沈妙多心里也畅快了。
回到地球最想吃什么,她想吃嗦粉,酸酸辣辣八元一份吃个满足。
可秦致倾说他要吃汉堡跟卷饼。
萧莛与白黎两人对于吃东西也没什么意见,沈妙多也不知怎地,甘愿做出让步,满足他吃汉堡的心愿。
街头快餐店外带了几份快餐,大包小包地拎着,几人又回到街区公园。
临河坐与岸边跑道的休息椅上,你一个我一个就着晚秋夜里冰凉的风吃着喝着。
说了饮料不加冰,结果到手里还冰饮料。
不一会儿,长椅旁多出来数个服装袋来,又多出来几个鞋盒,大大小小垒在一起。
沈妙多起初没发现,实在是都堆地要到她膝盖了,她才注意到。
“这什么啊?”
扭头便问秦致倾,又觉得他就在身边坐着没见他有别的动作,就又往后面盯,目标明确,直问萧莛:“是不是你干的?”

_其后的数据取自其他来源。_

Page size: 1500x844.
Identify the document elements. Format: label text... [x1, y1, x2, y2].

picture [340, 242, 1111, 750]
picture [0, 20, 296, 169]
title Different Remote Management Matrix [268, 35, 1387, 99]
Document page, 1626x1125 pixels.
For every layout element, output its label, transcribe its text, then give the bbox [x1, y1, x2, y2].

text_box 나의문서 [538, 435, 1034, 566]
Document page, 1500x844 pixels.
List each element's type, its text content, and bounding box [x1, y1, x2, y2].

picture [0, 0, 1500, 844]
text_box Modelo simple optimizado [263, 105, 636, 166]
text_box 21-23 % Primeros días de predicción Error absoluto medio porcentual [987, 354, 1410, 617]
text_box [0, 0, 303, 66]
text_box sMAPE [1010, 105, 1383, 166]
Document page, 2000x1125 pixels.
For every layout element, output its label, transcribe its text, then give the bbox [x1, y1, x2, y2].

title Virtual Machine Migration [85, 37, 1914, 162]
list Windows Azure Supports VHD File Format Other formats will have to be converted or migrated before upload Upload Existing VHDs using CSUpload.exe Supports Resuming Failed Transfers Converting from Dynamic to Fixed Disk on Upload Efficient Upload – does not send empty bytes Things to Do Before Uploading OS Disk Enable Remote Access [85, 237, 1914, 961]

萧莛耸肩摊手,又指指点点前面正专心致志享用美味汉堡的秦致倾:“他叫我干的。”
秦致倾停下,举起手立即撇清自己:“冤枉,我什么指示也没有。”
“偷了什么东西啊?”
白黎拉近一袋子看,拎出来里头的一件浅蓝色套装。
奶蓝的色调在寒夜里像冰雪,见之则畏寒。
沈妙多出于好奇扫了眼。
那个牌子,在中学的时候母亲破费给她买过一件裙子,她穿起来像个古灵精怪的公主似的。
于是,他家的设计风格,一直以来都是她最喜欢的。
只是往后,自母亲走后,她每次想买衣服也就看看人家旗舰店的款式。
买,是一点儿念头也不敢有的。
即便换季折扣,她也都是看看一饱眼福。
既然不是自己花钱买来的,再喜欢,穿着也心里不舒服。
她便说道:“我有钱给大家买衣服穿,偷东西这种事,还是算了吧。”
“我们又不是小偷。”
萧莛干的好事,被她这么一说,自是不爽。
他冷不丁来了句:“我想怎样就怎样,你别管。”
“哦。”
沈妙多哪有本事管人家暗之子的事儿呢,就事不关己随口应了声儿。
秦致倾吃地满足,将一杯可乐也一口气喝完,打了个饱嗝,这才插入话题道:“我上次来地球呢,住了个不错的酒店。”